つまり、会に入る頃に負荷が大きくなるのは和弓の特徴ではあると思うのですが、gedatsuさんの場合は並弓で90cm以上の引き尺をとっているため、通常以上に急速な抵抗力の増大が生じて、引分け終盤〜会で引きが辛くなるのだと思われます。
推測ですがgedatsuさんの引き尺では表示されている弓力+1 〜2kg弱の負荷があるのではと思います(逆に言うと+1kg程度とされている伸弓ならば引ける筋力があるはずです)。

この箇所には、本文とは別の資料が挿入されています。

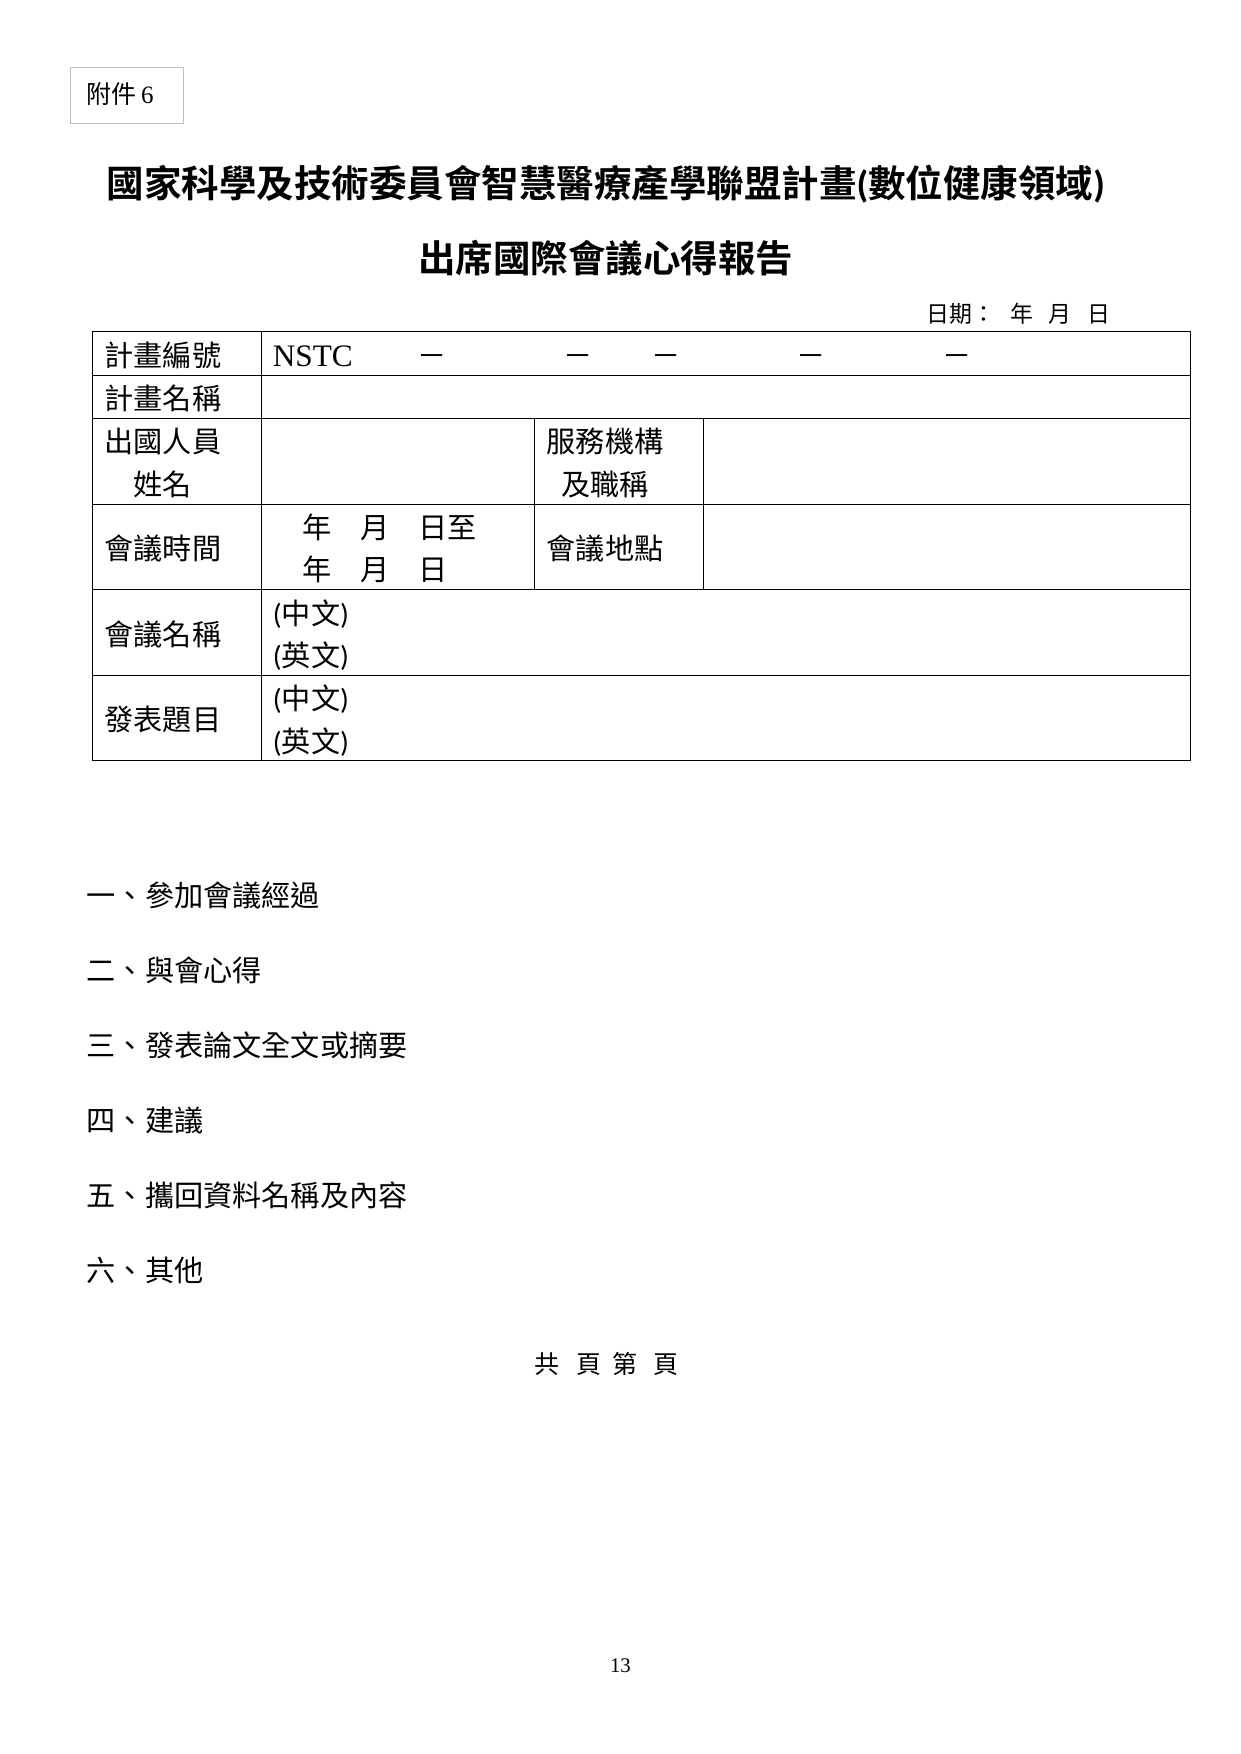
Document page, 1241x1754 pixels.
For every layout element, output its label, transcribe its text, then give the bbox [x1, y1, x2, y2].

table_cell (中文) (英文) [262, 676, 1190, 760]
text 日期： 年 月 日 [71, 293, 1140, 331]
text 出席國際會議心得報告 [71, 218, 1140, 293]
text 四、建議 [86, 1081, 1140, 1156]
text 三、發表論文全文或摘要 [86, 1006, 1140, 1081]
text 附件6 [86, 74, 168, 111]
table_cell 會議時間 [93, 505, 261, 589]
text 一、參加會議經過 [86, 856, 1140, 931]
table_header 計畫編號 [93, 332, 261, 374]
table_cell [704, 505, 1190, 589]
text 五、攜回資料名稱及內容 [86, 1156, 1140, 1231]
table_cell [262, 376, 1190, 418]
table_cell 年 月 日至 年 月 日 [262, 505, 534, 589]
table_cell 出國人員姓名 [93, 419, 261, 503]
table_cell 發表題目 [93, 676, 261, 760]
text 共 頁 第 頁 [71, 1343, 1169, 1381]
table_cell [262, 419, 534, 503]
table_cell (中文) (英文) [262, 590, 1190, 675]
table_cell 會議地點 [535, 505, 703, 589]
text 國家科學及技術委員會智慧醫療產學聯盟計畫(數位健康領域) [71, 143, 1140, 218]
table_header NSTC － － － － － [262, 332, 1190, 374]
text 六、其他 [86, 1231, 1140, 1306]
text 二、與會心得 [86, 931, 1140, 1006]
table_cell 服務機構及職稱 [535, 419, 703, 503]
table_cell 會議名稱 [93, 590, 261, 675]
table_cell 計畫名稱 [93, 376, 261, 418]
table_cell [704, 419, 1190, 503]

では、例えばですが並14kgという弓で96cm引いて15kgの抵抗力による矢飛びを出すのと、二寸伸15kgという弓で96cm引いて15kgの抵抗力による矢飛びを出すのでは、どちらが的中率が良いかということを考えますと、二寸伸15kgを使うほうが良いのではと思います。これは私が考えていることなのですが、離れた後、弦が返り矢をリリースして弓が元の形に戻るまでの時間が短い程、離れでのブレが矢飛びに影響しにくくなると思うのです。
並で96cm引いている場合、弓の形状の変化の度合いが伸での場合よりも大きいため、反動も大きくなり、弦の返るまでの時間、元の形状になるまでの時間がわずかですが長くなり、離れのブレが伝わり易くなると考えられます。
また、もっと単純な話になりますが、96cm程の矢束ならば伸弓を使ったほうが先に述べた負荷の掛かり方が穏やかになり(最終的な負荷が同じ場合でも、伸弓の方が軽く引ける、弓力が弱く感じるといわれるのはこの辺りにも理由がありそうです)、射形も安定して的中が伸ばせるかもしれません。


ずいぶん長文になってしまい、失礼致しました。
私もまだまだなんですよ。弓道は奥がとても深い競技ですから。射技にしても、道具にしても、色々考えて、聞いて、試していく中で、また新しいものが見えてくる、それが弓道の面白さの一つだと思います。
これからもお互い、弓道を楽しんで行きましょう。


若輩者の考えでございますので、違う点があったり、違うお考えの方がいらっしゃいましたら、ご指摘頂ければ幸いです。

6:gedatsuさん
遅れてしまってすいません。ここのところ私は40度を超える熱を出し、弓道その他から身を引いております(未だに完治していません)
私は蒼月さんの仰っていることを昔から考えておりました。しかし、今の学校のこんな状況では誰も同じ考えを持つ人など出て来ないも当然のようになってまして…。
しかし今、こうして同じ意見を持つ方がいらっしゃったことがとても嬉しいです。早い話、私が伸を使えばいい訳ですが、残念ながら学校に保管されている弓は並しかないのです…(私の学校は入部の際に弓は買いません)弓を購入しようともそんな予算もありません…貧乏なんです。
私の結論を言えばこのままこの弓を使うしかないわけですが、今回蒼月さんがとても親切にお答えして下さったことはとても感謝しています。本当にありがとうございました。
蒼月さんも突然の病にはお気をつけ下さいませ…。